Klaar voor de reis. Zo noem je het steeds. En zo is het goed. Klaar voor de reis over de grens.
Onder je huid moet iets nog in de plooi vallen. Je bent niet uit handen gegeven, aan het ritme van de trein. Nog niet. Hoop je.
Gezichten schuiven door je hoofd. Zou je ze aan kunnen raken?
Wat zou je doen als iemand nu met je mee zou reizen? Je zou iets fluisteren, waarschijnlijk.
De twee Amerikanen die net instapten, ze zijn geen voorstander van fluisteren.
Het grote station voorbij. In de trein die je over een grens zal brengen.
Je stuurt iemand een verjaardagsberichtje. Dat je bijna over de grens gaat, zeg je. Je probeert het zo te berekenen dat het zo zal zijn bij aankomst van het berichtje. In je hoofd volg je het berichtje terwijl het door de lucht vliegt, helemaal naar de andere kant van het land.
Het landschap daar, aan de andere kant van het raam. Het aarzelt nog een beetje, durft je nog niet aan te spreken.
Je had het er de vorige dag nog over, met een dierbare. Dat de aankondigingen in de trein zo anders zijn, daar over de grens. En ja. Er volgt een hele uitleg, van iemand die zich voorstelt als “Zacharie”. Hij zal ons vergezellen tot in Rotterdam. (Maar jij gaat zo ver niet, hoe moet dat dan?) Hij doet het in vier talen. Bij elke volgende taal wordt de aankondiging iets korter. Als hij later binnen komt wandelen, niet met een karretje, maar met een imposante rugzak, denk je even dat het een cateringterrorist is. Vooral omdat hij eerder aankondigde: “I also have some croissants on me.”
Het vergeten voorbereiden. Of is het loslaten?
Een overstap. Een station waar je ooit veel brieven schreef, daar op die perrons, in de wind. Het is stil vandaag. Op het andere perron loopt een man te zingen. Een mysterieus lied, uit een ver continent.
Het is bijna weer zo: de trein neemt je over, uiteindelijk, altijd.
Je blijkt in de stilteafdeling van de trein te zitten. Op het raam hangt een sticker: “Hier kunt u de horizon bewonderen.” Soms kunnen woorden de poëzie verhinderen.
Je zou het haar willen zeggen: ‘Kijk, zie je dat?’

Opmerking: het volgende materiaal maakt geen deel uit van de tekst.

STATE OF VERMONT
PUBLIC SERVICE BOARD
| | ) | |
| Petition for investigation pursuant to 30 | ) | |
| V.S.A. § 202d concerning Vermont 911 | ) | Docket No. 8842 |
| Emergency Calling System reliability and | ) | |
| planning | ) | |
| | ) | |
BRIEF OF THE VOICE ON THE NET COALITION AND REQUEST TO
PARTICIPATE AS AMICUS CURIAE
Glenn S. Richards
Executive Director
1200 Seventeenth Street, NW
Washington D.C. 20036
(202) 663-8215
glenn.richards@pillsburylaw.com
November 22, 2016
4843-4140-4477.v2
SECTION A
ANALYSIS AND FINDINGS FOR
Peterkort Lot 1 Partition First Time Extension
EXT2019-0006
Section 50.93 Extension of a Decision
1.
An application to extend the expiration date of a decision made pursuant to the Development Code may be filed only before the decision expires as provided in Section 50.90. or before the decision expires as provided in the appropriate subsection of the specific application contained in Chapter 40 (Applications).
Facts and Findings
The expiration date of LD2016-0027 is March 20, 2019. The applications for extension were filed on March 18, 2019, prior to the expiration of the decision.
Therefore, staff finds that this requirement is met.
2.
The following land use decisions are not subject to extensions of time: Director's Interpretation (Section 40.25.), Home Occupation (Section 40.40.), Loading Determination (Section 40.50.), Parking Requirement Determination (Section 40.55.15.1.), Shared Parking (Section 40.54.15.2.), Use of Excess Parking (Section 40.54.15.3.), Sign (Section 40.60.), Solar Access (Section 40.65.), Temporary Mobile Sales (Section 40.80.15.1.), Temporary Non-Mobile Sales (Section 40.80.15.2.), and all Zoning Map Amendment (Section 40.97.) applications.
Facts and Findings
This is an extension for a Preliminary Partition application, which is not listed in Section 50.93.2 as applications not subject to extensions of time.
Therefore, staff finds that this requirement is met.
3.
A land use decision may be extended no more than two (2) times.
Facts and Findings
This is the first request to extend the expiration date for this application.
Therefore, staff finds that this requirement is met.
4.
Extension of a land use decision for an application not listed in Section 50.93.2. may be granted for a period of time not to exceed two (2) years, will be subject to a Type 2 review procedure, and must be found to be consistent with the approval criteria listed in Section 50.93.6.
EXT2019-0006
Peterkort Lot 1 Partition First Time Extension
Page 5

Het station van de bestemming. De trap die je altijd even doet duizelen.
Het station van het vertrek weer naar huis.
Verhalen in je hoofd. Waar het verleden het heden raakt.
Je weet niet juist hoe het zit. Maar het is alsof je de grenzen in je lichaam beter ziet dan die in het landschap daarbuiten.
Beelden in je hoofd, je probeert ze te herkennen, dicht bij je te houden, ze schuiven weg, soms. Het kan je nog altijd bang maken, dat ze dat kunnen doen, dat ze niet bij je blijven.
Je bent aan de andere kant van een lijn, denk je, in je lichaam.
Het lichaam van de terugreis is een ander lichaam.
De vrouw die de hele tijd zit te roepen tegen haar zoon. Opvoeding is een publieke zaak, blijkbaar. Dit is dan ook niet de stilteafdeling van de trein. Bij aankomst in het station neemt ze hem liefdevol vast, en klemt hem tegen haar lijf.
Terug het station van de overstap. Het was altijd een niemandsland. Het vertelde je iets over de liefde.
Zou je het kunnen? Hier eindeloos brieven schrijven?
De trein is daar weer. De trein van de grens.
Dat het zou kunnen, denk je, dat alles aan je is voorbij gegaan. Zomaar.
Soms hoop je dat iemand ineens zou antwoorden op een vraag die je ooit stelde, ergens.
Je nadert het einde van je boek. Terwijl probeer je te zien waar ze is, de grens. Waar ze zou kunnen zijn.
Terug in het grote station. De laatste wissel. Het boek is uit, ondertussen. Het beweegt nog in je hoofd. Je kijkt naar de mensen op het perron. De vrouw met de ukelele stapt in jouw trein. Er is een verhaal.
Het boek heeft je iets geleerd. Over de liefde.
Ergens onderweg heb je woorden gelegd, in het landschap daarbuiten. Ze wachten.
De laatste halte voor de aankomst. Onder de plek van de vliegtuigen. Op het andere spoor staat een trein die straks verder zal rijden, over de grens. In het halletje, op het klapstoeltje, geeft de vrouw haar kind heel rustig de borst. Alles lijkt te zijn zoals het moet zijn.
Misschien komt alles nog wel goed, denk je, terwijl je even later uitstapt.